Just when the fight was starting to get a bit boring—bam. Rich caught Higgins with a high kick to his ear. It bent the guy over, and Rich got him in the back of the knee and buckled him. Then, chaos.

Rich was on his opponent, pummeling his head and raised arms with punches and elbow strikes, hard enough that Lindsey saw sweat or spittle flying under the lights. The crowd was roaring. She realized she was screaming herself, a stream of hysteria erupting from some well of untapped ferocity.

Mercer stalked the periphery of the cage, shouting and jabbing the air. Lindsey wondered if Jenna was going to get soundly trounced tonight, and if so, she envied her. She could use a sound trouncing herself. Hell, she’d take a spirited dryhumping.

Higgins managed to get his legs around Rich’s waist and shift them to their sides, but the effort looked desperate. Rich took a sharp hook to the temple, unfazed.

An air horn blasted to end the round, and Rich was on his feet. Higgins wasn’t quite so quick to rise, and Rich wasn’t as courteous as some of the earlier fighters—he didn’t offer his opponent a hand up. Both made it back to their corners. Through the fence, Lindsey watched Mercer swab Rich’s now bleeding temple with some kind of goo, another guy forcing a water bottle to his lips.

Her heart thudded so hard she felt high. She wished she were right there, close enough to smell him and see whatever fearsome energy was shining in his dark eyes.

The ring girl did her prancy thing, then the round began. The men swapped punches and kicks. Lindsey hadn’t even taken two breaths and whack! A stunningly hard hook from Rich and Higgins went to all fours. Rich followed, ready to grapple, but an official stepped in and forced him away. There seemed to be a short window of time during which everyone waited for Higgins to make it to his feet, but it didn’t happen. He dropped his forehead to the mat between his elbows, body shifting uneasily from side to side, and suddenly—

“A stoppage has been called, due to a technical knockout.” The crowd erupted in a mix of cheers and boos. Rich was corralled to the center by the ref, and once his opponent was helped to standing—

“The winner—Rich Es-s-strada!”

His arm was raised, and Lindsey shrieked like a banshee. Jenna caught up, looking confused but thrilled, having missed the single punch that had ended the round inside fifteen seconds. The earlier shot Rich had taken must have been worse than it had looked. A thin ribbon of red trailed from his temple down to his jaw. The announcer held the mike between them and asked, “How does it feel, earning your first championship title?”

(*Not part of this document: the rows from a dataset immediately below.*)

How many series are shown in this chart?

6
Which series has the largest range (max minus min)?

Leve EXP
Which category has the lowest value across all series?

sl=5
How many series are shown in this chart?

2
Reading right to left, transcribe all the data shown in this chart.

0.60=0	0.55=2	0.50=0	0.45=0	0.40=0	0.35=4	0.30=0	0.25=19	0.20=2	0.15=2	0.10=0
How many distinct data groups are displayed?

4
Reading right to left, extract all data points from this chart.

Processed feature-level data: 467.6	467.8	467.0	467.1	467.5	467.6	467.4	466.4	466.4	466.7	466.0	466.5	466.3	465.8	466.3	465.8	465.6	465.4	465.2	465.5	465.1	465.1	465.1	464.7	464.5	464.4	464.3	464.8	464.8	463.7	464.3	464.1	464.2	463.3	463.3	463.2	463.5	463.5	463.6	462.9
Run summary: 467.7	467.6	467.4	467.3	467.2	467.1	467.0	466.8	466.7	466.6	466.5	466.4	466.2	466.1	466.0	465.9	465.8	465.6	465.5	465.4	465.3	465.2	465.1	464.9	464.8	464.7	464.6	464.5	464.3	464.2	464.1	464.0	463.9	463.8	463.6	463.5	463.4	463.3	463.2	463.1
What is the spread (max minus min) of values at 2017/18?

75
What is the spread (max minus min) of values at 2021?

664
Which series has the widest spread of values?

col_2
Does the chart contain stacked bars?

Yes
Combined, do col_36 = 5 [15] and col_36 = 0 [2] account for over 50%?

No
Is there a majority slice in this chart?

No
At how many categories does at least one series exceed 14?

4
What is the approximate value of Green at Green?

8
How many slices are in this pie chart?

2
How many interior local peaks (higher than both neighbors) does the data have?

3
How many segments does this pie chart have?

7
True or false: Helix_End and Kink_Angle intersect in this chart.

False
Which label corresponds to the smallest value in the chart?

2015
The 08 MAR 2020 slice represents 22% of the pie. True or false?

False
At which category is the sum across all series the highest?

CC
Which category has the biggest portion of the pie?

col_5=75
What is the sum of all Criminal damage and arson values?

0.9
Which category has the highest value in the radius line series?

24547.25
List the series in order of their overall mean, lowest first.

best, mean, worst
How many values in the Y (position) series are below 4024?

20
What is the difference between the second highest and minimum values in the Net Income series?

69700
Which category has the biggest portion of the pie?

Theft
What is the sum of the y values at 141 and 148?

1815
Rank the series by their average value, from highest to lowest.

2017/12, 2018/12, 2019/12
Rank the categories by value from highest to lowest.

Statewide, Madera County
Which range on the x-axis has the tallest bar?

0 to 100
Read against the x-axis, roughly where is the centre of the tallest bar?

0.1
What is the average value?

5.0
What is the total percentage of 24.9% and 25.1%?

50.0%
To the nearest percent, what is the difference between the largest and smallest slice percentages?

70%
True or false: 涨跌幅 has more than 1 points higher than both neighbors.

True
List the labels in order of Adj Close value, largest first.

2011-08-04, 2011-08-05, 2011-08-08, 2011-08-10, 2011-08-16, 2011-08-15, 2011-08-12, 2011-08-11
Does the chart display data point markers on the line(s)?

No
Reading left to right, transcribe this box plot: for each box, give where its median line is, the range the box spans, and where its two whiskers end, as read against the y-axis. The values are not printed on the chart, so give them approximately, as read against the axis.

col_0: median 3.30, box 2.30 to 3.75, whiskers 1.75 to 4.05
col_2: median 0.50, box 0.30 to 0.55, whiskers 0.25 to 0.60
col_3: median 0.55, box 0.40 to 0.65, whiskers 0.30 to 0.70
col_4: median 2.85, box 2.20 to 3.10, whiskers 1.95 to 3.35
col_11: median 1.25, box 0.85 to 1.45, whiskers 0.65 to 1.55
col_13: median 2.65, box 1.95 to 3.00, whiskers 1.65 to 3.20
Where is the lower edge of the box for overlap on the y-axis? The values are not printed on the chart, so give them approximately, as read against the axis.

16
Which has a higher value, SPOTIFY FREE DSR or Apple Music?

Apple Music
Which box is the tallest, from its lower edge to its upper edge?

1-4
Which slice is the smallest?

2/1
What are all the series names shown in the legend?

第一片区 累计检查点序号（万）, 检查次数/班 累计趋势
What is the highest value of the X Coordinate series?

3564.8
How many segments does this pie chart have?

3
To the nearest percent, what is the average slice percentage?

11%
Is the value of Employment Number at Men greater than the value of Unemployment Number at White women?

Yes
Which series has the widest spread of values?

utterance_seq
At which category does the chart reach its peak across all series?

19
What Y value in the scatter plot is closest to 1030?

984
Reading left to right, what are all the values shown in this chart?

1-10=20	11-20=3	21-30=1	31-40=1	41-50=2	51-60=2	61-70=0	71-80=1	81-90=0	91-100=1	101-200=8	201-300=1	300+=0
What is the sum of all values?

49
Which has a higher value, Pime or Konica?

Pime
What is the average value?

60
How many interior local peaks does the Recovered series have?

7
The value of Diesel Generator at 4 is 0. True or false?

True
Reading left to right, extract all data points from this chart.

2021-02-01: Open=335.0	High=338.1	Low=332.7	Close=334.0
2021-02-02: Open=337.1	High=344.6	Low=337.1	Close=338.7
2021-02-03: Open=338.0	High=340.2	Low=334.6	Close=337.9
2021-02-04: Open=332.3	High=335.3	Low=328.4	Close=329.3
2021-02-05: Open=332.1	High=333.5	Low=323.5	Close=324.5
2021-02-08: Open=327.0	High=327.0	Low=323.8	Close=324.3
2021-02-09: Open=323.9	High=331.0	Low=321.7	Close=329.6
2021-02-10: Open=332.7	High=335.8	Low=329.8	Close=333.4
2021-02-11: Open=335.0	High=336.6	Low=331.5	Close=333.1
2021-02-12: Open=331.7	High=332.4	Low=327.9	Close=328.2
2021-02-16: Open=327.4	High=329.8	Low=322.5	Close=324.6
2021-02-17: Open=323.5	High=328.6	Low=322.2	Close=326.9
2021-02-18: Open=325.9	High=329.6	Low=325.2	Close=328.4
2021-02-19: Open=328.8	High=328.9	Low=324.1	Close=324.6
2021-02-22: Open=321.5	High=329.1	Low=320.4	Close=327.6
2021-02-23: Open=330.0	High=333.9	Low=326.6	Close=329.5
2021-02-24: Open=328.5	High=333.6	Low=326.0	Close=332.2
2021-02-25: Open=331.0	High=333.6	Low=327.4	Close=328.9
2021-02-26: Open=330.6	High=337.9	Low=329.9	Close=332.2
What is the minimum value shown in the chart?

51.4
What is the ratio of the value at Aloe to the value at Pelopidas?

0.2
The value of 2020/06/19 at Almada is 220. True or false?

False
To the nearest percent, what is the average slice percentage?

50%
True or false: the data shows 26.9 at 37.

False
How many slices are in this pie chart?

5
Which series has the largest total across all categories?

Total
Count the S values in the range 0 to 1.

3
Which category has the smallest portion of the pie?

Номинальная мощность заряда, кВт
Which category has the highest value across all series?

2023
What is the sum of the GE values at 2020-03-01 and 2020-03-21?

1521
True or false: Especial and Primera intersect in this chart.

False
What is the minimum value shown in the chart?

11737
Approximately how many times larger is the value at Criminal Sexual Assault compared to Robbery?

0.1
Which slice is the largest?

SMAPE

Between panting breaths, Rich answered, “Overdue.”

“Good fight?”

“If I ever get another match with Higgins, I want a scrap next time, not a slow dance.”

This was met with major heckling from the Trucker fans.

“Any other words?”

He put his hands on his hips, chest still heaving. “Thank you, Merce, all you guys. Thank you, Mamá. Thank you, Diana. And thank you, Monty, wherever you wound up.” He gave a little heavenward salute and walked away from the mike.